Caring for an infant begins long before birth. Expectant moms are advised to avoid smoking and drinking, watch what they eat, and follow a host of other recommendations that are in the best interest of themselves and their little one on the way.
On top of offering sound advice, NYU Lutheran also provides pregnant women with important clinical information about their pregnancies — using the most advanced ultrasound technology to assess how their baby is developing inside the womb. Ultrasound technology uses high-frequency sound waves to detect invisible, anatomical flaws.
Shailini Singh, MD, site director of maternal fetal medicine (MFM) at NYU Lutheran, works closely with patients to get an early start on monitoring prenatal well-being of their unborn babies. Each soon-to-be mom seen by NYU Lutheran's MFM team is given a blood test and offered an ultrasound examination to measure for chromosomal problems and congenital heart defects.
Soon-to-be moms also undergo a more comprehensive ultrasound between 18 to 20 weeks to detect other possible fetal abnormalities that might develop during pregnancy. This test includes evaluation of a dozen different views of the developing heart. If an abnormality is detected, the patient is further evaluated by an NYU Lutheran pediatric cardiologist, who uses fetal echocardiography to confirm or rule out a heart defect.
In addition, certain conditions that the mother might have often prompt direct referrals to a pediatric cardiologist. These can include diabetes, hypertension, advanced maternal age, congenital abnormalities, family history of congenital heart defect, chromosomal abnormalities, and fetal arrhythmias.
"Early detection of a heart lesion allows us to provide neonates and their families with the available treatment options for the best possible outcome," said Achiau Ludomirsky, MD, professor of pediatrics and associate chair of the NYU Langone Medical Center Department of Pediatrics. "Using fetal echocardiography, we can diagnose any structural, functional, and rhythm abnormalities in the fetus."
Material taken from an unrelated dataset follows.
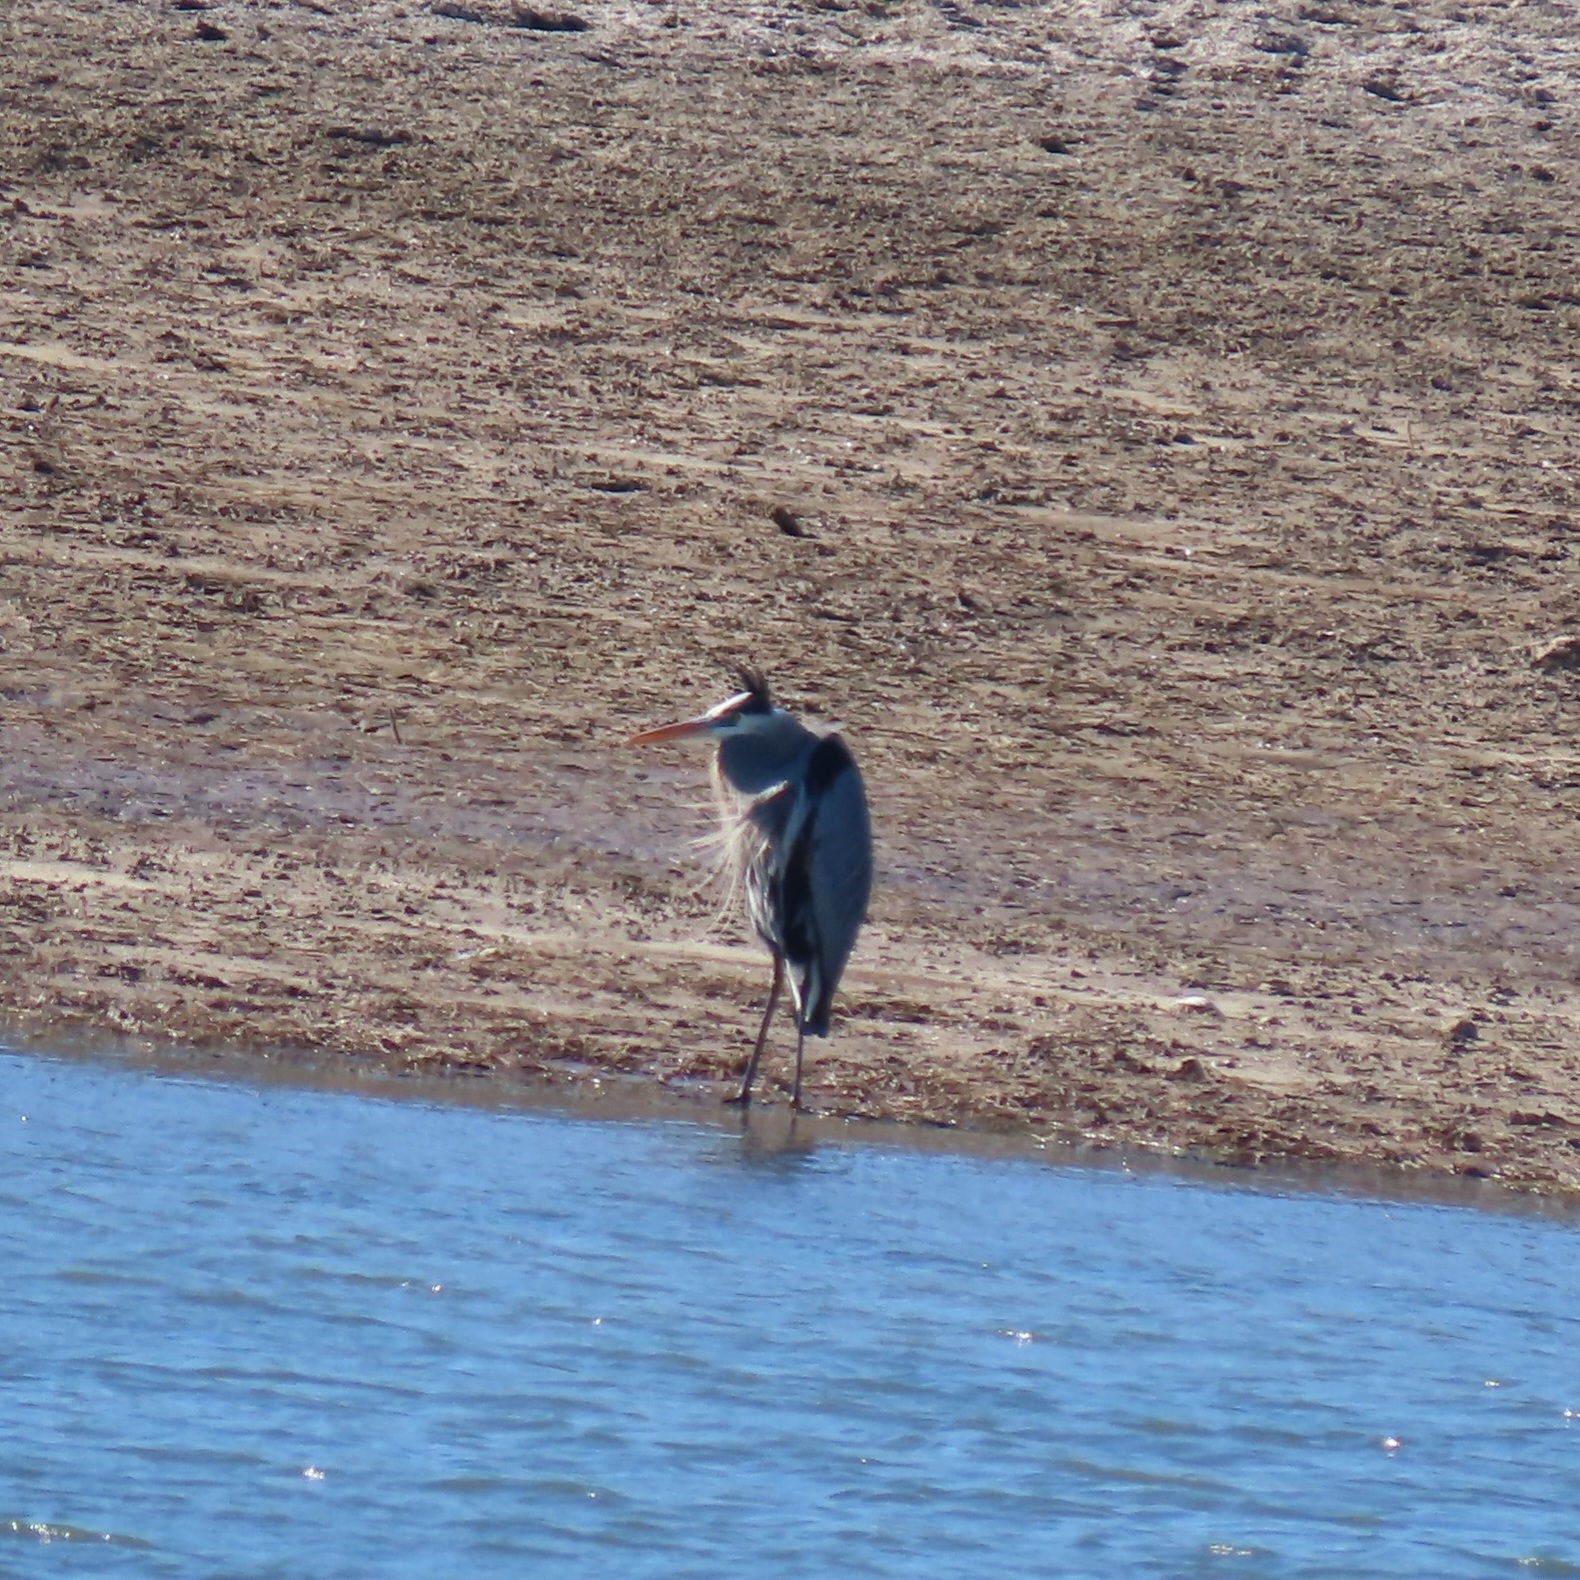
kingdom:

NYU Lutheran, the central hub of NYU Langone Health System in Brooklyn, serves a large ethnic population in the Sunset Park area — and has recently introduced fetal echocardiography as part of an expansion of pediatric services that meets the needs of the growing community.
"The joint fetal-echo program is especially significant to our MFM unit because of a high prevalence of diabetes in our pregnant patient population," said Dr. Singh. "Poorly controlled diabetes increases the risk of congenital heart defects. These women typically receive pre-conception counseling to control diabetes, and are prescribed a regimen of folic acid at least three months prior to conception."
If neonatal cardiac abnormalities are confirmed, Dr. Singh and her MFM team at NYU Lutheran offer further tests to determine the level and degree of neonatal heart conditions, including amniocentesis (examination of fluid taken from the sac surrounding the developing fetus). "The frequency of fetal echoes depends on the type of defects. There are certain developmental anomalies of the heart that can become more severe as the pregnancy progresses," said Dr. Singh. "Our approach is a comprehensive one. We do not want to be blindsided by any undiagnosed birth defects."
A patient with a fetus suspected of significant congenital heart defects or other serious conditions are referred to the Hassenfeld Children's Hospital of New York at NYU Langone Medical Center in Manhattan or further evaluation and management.